For Head Coach Huang “FireFox” Tinghsiang, one of the orchestrators of Royal’s new roster, this was the plan as soon as Looper and Mata’s departures became official.
“One of my dreams is that, if RNG perform well this year, it can inspire other teams to move back to the all-Chinese rosters,” then Head Coach Firefox told me at the close of the 2017 World Championship Group Stage.
When the season came to a close and Samsung and SKT had a Grand Final rematch, the term “Royal Model” popped up again, but it was the complete inverse of its former self. The game had evolved, what it took to become champions clarified. Communication and knowledge became the true determinant of success. A good player was just a good player, and “Korean” didn’t necessarily mean “better.”
Despite another slow start, Royal Never Give Up again made its mark with elevated mid-late game strategy in the 2018 LPL. RNG used its ability to control waves to coordinate sieges with solo lanes using fake pressure to move up with the wave at the same time that minions crashed mid. When RNG got a lead on the bottom side of the map, and the enemy team made a trade for top lane, mid laner xiaohu often Teleported top to defend, and Uzi would use pressure to rotate from bot to mid and clear the wave, getting substantial leads on his opponents and pushing two lanes for one.
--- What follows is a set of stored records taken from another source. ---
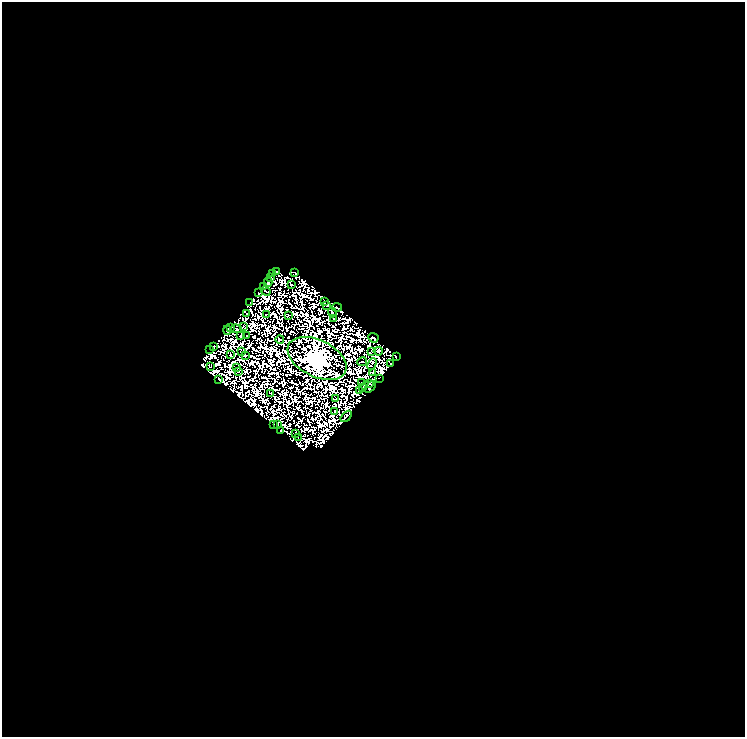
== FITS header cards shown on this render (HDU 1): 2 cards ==
NAXIS1  =                  743
NAXIS2  =                  735

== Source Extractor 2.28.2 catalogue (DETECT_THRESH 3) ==
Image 743 x 735 px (HDU 1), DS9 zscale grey, 1 PNG px = 1 image px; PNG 747 x 739 px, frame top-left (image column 1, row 735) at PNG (2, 2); each listed source drawn as its Kron ellipse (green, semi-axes under 4 px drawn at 4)
Background 0.075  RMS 5.5e-06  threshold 1.66e-05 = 3 sigma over >= 5 px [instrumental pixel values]
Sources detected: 120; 62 with non-positive FLUX_AUTO (blend fragments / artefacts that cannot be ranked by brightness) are neither listed nor drawn; the other 58 listed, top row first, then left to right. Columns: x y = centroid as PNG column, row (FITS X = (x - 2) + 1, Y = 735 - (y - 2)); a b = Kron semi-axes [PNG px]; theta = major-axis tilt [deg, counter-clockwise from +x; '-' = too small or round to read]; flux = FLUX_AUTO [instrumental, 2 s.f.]
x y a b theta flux
277 271 3 3 - 0.29
295 272 3 2 - 0.22
273 274 3 2 - 0.17
271 278 3 2 - 0.36
268 282 5 3 - 0.57
291 285 2 2 - 0.21
263 286 3 2 - 0.054
266 291 5 2 - 0.054
258 293 3 2 - 1.3
324 302 3 2 - 0.54
250 303 3 2 - 0.22
327 305 2 2 - 0.25
337 307 5 3 - 0.69
332 312 5 2 - 0.27
247 314 4 2 - 0.12
266 314 2 2 - 0.29
288 315 2 2 - 0.16
334 318 2 2 - 0.23
230 327 4 3 - 0.52
243 327 3 2 - 0.094
236 329 6 2 -3 0.29
227 330 4 2 - 0.42
241 336 3 2 - 0.4
247 336 3 2 - 0.33
373 338 5 5 - 0.71
280 340 4 2 - 0.33
213 346 3 3 - 1
210 349 2 2 - 0.089
372 351 3 2 - 0.27
378 351 4 3 - 0.17
241 352 2 2 - 0.0064
230 355 3 2 - 0.34
245 355 3 2 - 0.06
396 357 3 2 - 0.42
317 358 31 18 -26 860
362 362 5 2 - 0.082
372 364 6 2 63 0.39
391 364 3 2 - 0.34
210 367 3 2 - 0.087
237 368 3 2 - 0.32
239 371 3 2 - 0.34
373 372 4 3 - 0.1
379 378 3 2 - 0.014
219 379 4 3 - 0.18
361 382 2 2 - 0.11
370 383 4 3 - 0.032
363 387 4 3 - 0.37
370 387 7 3 48 0.63
360 391 3 2 - 0.48
271 393 2 2 - 0.078
336 399 2 2 - 0.26
335 412 3 2 - 0.19
346 416 7 3 47 1.2
277 424 3 2 - 0.35
273 425 3 2 - 0.23
281 431 3 2 - 0.4
295 433 4 2 - 0.33
298 438 4 2 - 0.32
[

Uzi, like Royal, had spent much of his 2015 far from peak of LPL competition and voiced interest in retiring because of struggles with wrist pain. Even when he rejoined Royal in 2016, the organization didn’t win the Grand Final against EDward Gaming, but they had taken the LPL giants 3-1 without Uzi the split before.
2018’s Uzi played well with his team and constantly pressured matchups. He elevated his own play higher than ever, often winning losing matchups alongside Ming and navigating team fights with ease. The new Royal had the best or both iterations of the Royal Model: stardom and knowledge.
When RNG reached Berlin for the 2018 Mid Season Invitational, LCK’s representative, KingZone Dragon X, was still the favorite. Winning LCK made KingZone the best team in the World, and no one had contested that since EDward Gaming won the first MSI in 2015 with two ex-Champions stars.
But when KingZone lost, first to Fnatic, then to Flash Wolves and Royal themselves, cracks showed more prominently than they had at home. Kim “Khan” Dongha, who had long struggled with Teleport flanks, seemingly hadn’t fixed his problems. KingZone’s habit of almost never saving counter pick for its bottom lane in draft mattered more in a tournament full of each region’s best AD carry competitors.
While everyone will point to RNG’s exceptional team fights, to the history of excellence in the Chinese AD Carry talent pool that Uzi has risen above, bouncing side waves always gave Royal an opportunity to to take a 5v5 with better macro play. One Flash Malzahar ultimate from xiaohu and Uzi’s calls urging his team to end opened the door.
The best team in the world doesn’t have any Korean players.
Royal Club was a leader in one of the largest phenomena that consumed the League of Legends landscape with the rise of Korean imports and SHRC in 2014, but it didn’t earn them a Championship. Four year later, they have a chance to tilt the narrative in the opposite direction.
And this time, Royalty wears the crown.